India’s export pulse

India’s merchandise exports to the United States fell by around 12% year-on-year, while the services engine—usually India’s cushion—also slowed. Together, they widened the overall trade deficit, even as oil prices and freight costs stayed volatile.

What changed

  • Goods side: Softer orders in gems & jewellery, textiles, and chemicals. Electronics held up but couldn’t offset the overall decline.
  • Services side: A pause in global tech and consulting spends trimmed software and business services; travel inflows moderated after a strong rebound.
  • Prices & finance: A firmer dollar, higher shipping costs on some routes, and cautious U.S. retail inventories weighed on receipts.

Why this matters

  • A weaker services surplus plus lower goods exports put pressure on the current account balance.
  • Slower cashflows affect working capital for micro, small, and medium exporters and may delay hiring in IT-enabled services.

Policy levers in play

  • Market & product de-risking: Deepen trade ties with the Middle East, Africa, and Latin America; move up the value chain in medical devices, electronics, and machinery.
  • Export cushions: Ensure quick refunds under RoDTEP/RoSCTL, expand interest equalisation for small firms, and speed up ECGC cover.
  • Logistics & standards: Fix last-mile bottlenecks via PM Gati Shakti, paperless port systems, and Mutual Recognition Agreements (MRAs) for testing/quality.
  • Services push: Strengthen IndiaAI Mission and data-centre incentives to boost cloud/AI exports; negotiate digital trade chapters and easier visa norms in FTAs.
  • Credit & risk: Provide hedging support and blended trade finance access for smaller exporters.

Key terms

  • Trade deficit: When imports exceed exports.
  • Current account: Sum of trade in goods/services plus transfers and income.
  • Services surplus: Exports of services minus imports of services.
  • Terms of trade: Ratio of export prices to import prices.
  • Interest equalisation: Subsidised export credit to enhance competitiveness.

Exam hook — Takeaways

Exports to one market can swing overall performance; services cannot always absorb the shock.
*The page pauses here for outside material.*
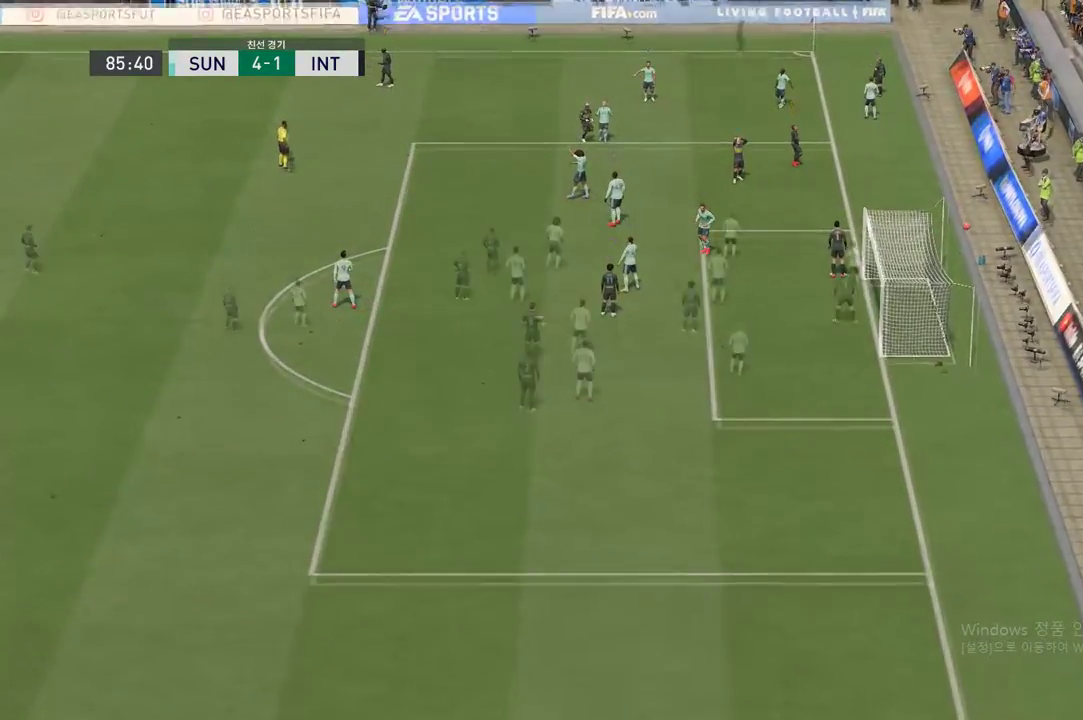
{"dt_ms": 500, "buttons": [], "left_stick": "center", "events": [[283, "A", "up"], [350, "A", "down"], [450, "A", "up"]]}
De-risk markets, speed up refunds, and upgrade quality/logistics to stabilise the external account.

UPSC Prelims question

The services surplus helps India:

  1. Narrow the current account deficit
  2. Expand the fiscal deficit
  3. Reduce capital inflows
  4. Raise customs revenue

Answer: (a)

One-line wrap

Broaden markets, move up the value chain, and keep services competitive—the twin engine must run together to steady the external account.